The serving heat of the gahwa actually acts as a coolant to the natural body heat that anybody will endure in this part of the world. With temperatures regularly exceeding 50 degrees Fahrenheit in the summer, you can understand that this is not just hot, but BOILING! So over the ages, traditional Arabic coffee serves as a necessary and almost-hourly drink for people in Arabic countries. Gahwa is said to contain a lot of antioxidants that aid digestion and provide “longevity”. I don’t know how this compares to the attributes of coffee from other parts of the world, but it sounds good to me!

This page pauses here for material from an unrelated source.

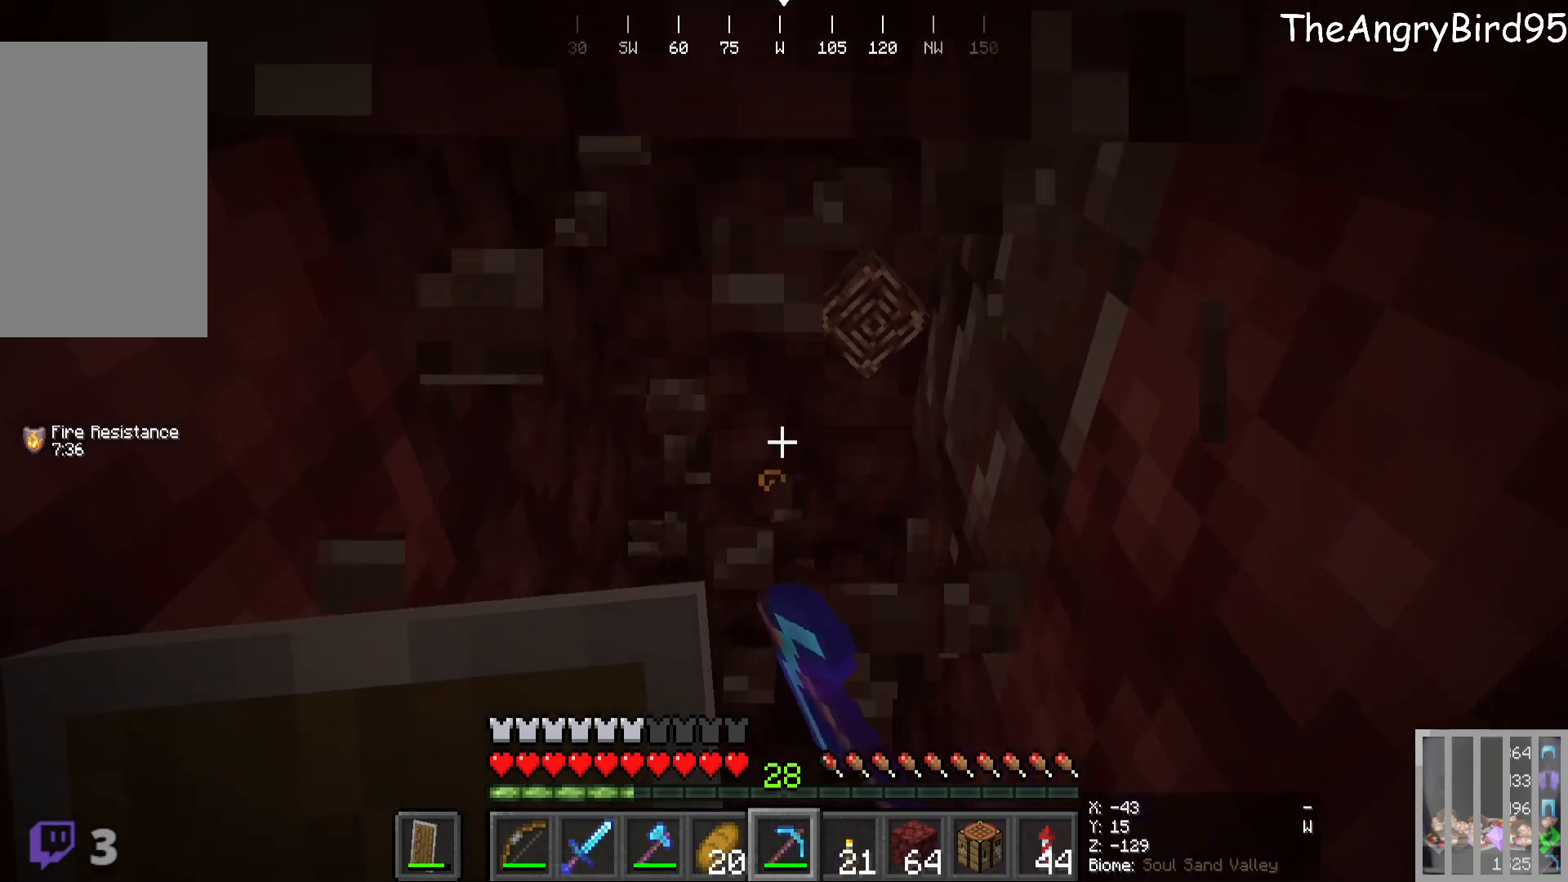
{"keys": ["a"], "mouse": [], "events": [[116, "mouse_left", "up"], [266, "w", "down"], [316, "a", "down"], [450, "w", "up"]]}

I have long since noticed that Arabs do not react in the same way to heat as other people who are less accustomed to it. For example, they wear long gowns and headscarves which are part of Islamic Law, so they couldn’t walk around without them even if they wanted to (especially not women). So in this regard, the consumption of gahwa is not surprising.
I couldn’t miss the chance to experience some gahwa when travelling around the Arab World. I can remember sipping on some gahwa at Souq Waqif and also some less authentic gahwa at the Dubai Mall. I also tried some Turkish Tea during my travels in Istanbul, and how do they compare? Well, actually, I may prefer the taste of the tea slightly more than gahwa, as the latter is more of an acquired taste, but everybody will have a different opinion!
Whatever your tipple, it’s always good to know that different regions have their own customs and ingredients!